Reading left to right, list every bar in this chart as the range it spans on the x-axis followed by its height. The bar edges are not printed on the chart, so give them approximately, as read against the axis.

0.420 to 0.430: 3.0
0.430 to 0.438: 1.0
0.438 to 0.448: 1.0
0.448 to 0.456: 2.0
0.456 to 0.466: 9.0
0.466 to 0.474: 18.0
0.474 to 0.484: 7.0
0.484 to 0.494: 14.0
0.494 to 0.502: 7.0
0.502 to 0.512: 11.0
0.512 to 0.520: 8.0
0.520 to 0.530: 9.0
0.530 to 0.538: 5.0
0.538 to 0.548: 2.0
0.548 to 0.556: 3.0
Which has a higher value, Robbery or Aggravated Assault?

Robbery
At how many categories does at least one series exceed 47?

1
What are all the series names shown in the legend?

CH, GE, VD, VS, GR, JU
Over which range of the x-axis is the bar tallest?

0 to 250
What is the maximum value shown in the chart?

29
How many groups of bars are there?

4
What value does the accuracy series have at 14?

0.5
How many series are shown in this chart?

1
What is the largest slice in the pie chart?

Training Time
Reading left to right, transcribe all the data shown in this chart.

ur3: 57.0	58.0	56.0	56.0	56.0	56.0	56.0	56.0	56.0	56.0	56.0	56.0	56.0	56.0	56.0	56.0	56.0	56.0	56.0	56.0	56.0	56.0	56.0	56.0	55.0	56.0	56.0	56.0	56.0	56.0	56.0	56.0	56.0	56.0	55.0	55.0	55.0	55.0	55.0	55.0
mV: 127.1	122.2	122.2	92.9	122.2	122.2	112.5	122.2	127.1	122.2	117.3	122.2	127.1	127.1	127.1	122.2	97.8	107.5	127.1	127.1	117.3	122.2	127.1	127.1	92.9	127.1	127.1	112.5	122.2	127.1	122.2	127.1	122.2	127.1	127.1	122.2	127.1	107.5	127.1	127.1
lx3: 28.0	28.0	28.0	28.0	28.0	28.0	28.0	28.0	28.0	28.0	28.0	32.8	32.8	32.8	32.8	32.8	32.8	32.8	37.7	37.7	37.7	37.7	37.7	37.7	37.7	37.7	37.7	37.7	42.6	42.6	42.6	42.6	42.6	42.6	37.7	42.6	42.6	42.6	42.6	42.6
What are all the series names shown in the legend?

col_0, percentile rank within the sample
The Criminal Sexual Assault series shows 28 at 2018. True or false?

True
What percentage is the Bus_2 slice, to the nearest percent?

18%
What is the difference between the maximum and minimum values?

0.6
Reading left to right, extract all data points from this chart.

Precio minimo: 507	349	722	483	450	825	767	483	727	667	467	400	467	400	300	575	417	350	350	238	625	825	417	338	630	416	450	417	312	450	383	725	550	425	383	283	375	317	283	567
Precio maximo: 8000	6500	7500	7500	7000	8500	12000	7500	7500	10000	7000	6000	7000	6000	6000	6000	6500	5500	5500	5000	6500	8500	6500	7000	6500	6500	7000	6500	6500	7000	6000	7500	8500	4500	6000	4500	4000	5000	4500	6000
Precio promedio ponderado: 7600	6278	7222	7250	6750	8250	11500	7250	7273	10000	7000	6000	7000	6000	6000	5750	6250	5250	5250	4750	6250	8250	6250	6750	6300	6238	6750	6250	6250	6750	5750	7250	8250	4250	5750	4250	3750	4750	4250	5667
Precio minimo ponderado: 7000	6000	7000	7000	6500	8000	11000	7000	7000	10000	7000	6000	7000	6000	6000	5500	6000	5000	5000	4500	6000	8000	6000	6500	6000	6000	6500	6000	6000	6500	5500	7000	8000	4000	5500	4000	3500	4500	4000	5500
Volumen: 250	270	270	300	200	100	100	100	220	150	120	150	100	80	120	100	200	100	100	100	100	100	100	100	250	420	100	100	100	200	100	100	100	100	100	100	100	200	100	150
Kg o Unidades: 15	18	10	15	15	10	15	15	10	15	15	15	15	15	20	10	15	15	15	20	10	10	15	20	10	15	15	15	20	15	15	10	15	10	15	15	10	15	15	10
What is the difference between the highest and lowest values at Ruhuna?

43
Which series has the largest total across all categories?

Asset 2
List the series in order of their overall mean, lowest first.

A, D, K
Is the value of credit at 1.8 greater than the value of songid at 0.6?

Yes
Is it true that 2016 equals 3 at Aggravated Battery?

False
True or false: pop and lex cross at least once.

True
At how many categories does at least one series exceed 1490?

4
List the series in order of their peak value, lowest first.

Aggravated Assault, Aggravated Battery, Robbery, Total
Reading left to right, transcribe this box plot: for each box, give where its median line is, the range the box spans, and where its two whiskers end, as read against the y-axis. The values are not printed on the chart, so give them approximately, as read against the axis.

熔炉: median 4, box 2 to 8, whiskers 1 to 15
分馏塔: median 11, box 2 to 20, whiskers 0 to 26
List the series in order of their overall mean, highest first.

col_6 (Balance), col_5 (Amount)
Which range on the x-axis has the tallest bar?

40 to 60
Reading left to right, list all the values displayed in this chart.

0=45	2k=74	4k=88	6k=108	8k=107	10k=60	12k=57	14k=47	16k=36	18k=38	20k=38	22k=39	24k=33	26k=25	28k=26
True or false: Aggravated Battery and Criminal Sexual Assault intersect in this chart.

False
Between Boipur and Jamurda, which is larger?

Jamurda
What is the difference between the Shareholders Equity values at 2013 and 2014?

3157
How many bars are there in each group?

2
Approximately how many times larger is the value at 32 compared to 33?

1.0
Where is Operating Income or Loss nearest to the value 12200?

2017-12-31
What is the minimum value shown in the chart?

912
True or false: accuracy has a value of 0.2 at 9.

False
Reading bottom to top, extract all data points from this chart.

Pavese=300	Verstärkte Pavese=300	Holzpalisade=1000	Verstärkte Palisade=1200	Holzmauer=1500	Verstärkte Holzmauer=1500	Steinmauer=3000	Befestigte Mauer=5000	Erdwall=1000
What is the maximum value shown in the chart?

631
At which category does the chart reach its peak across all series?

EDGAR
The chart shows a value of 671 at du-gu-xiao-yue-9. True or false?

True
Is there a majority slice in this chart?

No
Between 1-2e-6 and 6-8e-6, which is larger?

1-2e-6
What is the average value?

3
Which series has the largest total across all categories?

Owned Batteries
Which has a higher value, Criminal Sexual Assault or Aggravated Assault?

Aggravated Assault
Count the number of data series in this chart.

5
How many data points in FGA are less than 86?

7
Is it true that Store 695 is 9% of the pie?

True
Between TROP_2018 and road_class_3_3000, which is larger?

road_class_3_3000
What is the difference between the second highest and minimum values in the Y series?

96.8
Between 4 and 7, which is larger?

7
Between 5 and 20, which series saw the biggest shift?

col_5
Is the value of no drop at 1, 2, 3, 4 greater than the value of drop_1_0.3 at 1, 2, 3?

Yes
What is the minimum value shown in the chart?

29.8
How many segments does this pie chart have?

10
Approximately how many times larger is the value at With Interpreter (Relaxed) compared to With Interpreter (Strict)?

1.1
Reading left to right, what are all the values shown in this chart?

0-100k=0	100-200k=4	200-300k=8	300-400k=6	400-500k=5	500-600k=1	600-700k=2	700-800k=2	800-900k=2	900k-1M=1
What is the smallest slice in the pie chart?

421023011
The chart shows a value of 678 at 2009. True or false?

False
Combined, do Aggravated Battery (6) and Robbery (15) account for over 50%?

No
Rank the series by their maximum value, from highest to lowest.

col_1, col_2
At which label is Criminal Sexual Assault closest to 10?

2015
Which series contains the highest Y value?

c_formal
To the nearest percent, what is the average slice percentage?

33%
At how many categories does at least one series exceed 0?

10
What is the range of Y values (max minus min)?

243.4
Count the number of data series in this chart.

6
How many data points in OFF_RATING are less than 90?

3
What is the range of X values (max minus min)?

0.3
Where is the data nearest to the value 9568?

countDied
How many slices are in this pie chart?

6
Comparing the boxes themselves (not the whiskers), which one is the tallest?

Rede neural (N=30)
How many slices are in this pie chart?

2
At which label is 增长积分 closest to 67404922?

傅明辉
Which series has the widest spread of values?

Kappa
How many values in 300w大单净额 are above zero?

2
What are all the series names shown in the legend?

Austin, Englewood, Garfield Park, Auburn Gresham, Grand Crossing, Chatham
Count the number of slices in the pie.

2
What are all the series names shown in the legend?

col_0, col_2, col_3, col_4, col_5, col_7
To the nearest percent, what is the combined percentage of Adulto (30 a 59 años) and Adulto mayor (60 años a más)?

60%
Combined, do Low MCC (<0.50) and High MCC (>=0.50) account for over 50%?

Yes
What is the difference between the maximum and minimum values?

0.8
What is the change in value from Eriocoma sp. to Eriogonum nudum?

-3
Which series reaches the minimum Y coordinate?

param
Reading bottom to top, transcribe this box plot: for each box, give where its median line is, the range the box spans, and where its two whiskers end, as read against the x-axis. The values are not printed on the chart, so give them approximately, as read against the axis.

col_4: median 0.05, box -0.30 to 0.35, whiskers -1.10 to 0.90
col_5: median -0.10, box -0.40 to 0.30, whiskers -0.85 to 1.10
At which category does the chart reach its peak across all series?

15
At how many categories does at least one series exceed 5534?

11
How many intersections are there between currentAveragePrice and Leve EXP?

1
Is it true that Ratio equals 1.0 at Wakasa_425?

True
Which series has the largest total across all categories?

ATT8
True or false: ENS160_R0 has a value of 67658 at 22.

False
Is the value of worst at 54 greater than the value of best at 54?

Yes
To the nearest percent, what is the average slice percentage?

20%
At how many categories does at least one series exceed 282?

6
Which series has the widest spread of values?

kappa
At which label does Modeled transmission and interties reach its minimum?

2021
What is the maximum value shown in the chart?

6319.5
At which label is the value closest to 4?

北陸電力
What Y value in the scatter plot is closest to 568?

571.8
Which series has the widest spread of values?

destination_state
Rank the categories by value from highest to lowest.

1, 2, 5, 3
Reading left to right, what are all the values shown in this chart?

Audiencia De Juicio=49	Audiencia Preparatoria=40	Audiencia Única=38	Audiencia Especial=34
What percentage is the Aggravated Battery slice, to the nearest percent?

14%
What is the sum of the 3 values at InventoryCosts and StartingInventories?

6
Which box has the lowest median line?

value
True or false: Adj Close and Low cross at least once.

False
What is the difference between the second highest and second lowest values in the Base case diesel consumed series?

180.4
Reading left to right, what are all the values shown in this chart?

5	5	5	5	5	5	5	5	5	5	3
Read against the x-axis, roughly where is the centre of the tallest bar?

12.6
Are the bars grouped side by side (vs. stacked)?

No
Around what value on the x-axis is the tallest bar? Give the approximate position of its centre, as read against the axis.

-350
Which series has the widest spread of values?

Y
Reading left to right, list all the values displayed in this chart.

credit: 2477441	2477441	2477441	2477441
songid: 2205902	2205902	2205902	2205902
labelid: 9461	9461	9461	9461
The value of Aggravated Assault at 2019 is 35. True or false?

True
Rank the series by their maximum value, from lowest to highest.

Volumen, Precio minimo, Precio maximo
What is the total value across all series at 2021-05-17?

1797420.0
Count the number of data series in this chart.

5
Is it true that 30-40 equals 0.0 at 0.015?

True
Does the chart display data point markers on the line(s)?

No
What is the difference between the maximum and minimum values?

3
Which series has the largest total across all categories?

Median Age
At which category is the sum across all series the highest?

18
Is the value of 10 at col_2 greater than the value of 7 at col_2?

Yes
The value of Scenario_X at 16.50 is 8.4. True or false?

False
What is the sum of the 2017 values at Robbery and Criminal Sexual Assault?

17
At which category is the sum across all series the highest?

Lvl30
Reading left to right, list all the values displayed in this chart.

+++

## [REQUIREMENT]
Write out again the part of the items that opens with the line containing "col_1, col_2" and closes with the line containing "Where is the data nearest to the value 9568?", changing "range" to "spread" and keeping everything else the same.

## [PROBLEM SOLUTION]
col_1, col_2
At which label is Criminal Sexual Assault closest to 10?

2015
Which series contains the highest Y value?

c_formal
To the nearest percent, what is the average slice percentage?

33%
At how many categories does at least one series exceed 0?

10
What is the spread of Y values (max minus min)?

243.4
Count the number of data series in this chart.

6
How many data points in OFF_RATING are less than 90?

3
What is the spread of X values (max minus min)?

0.3
Where is the data nearest to the value 9568?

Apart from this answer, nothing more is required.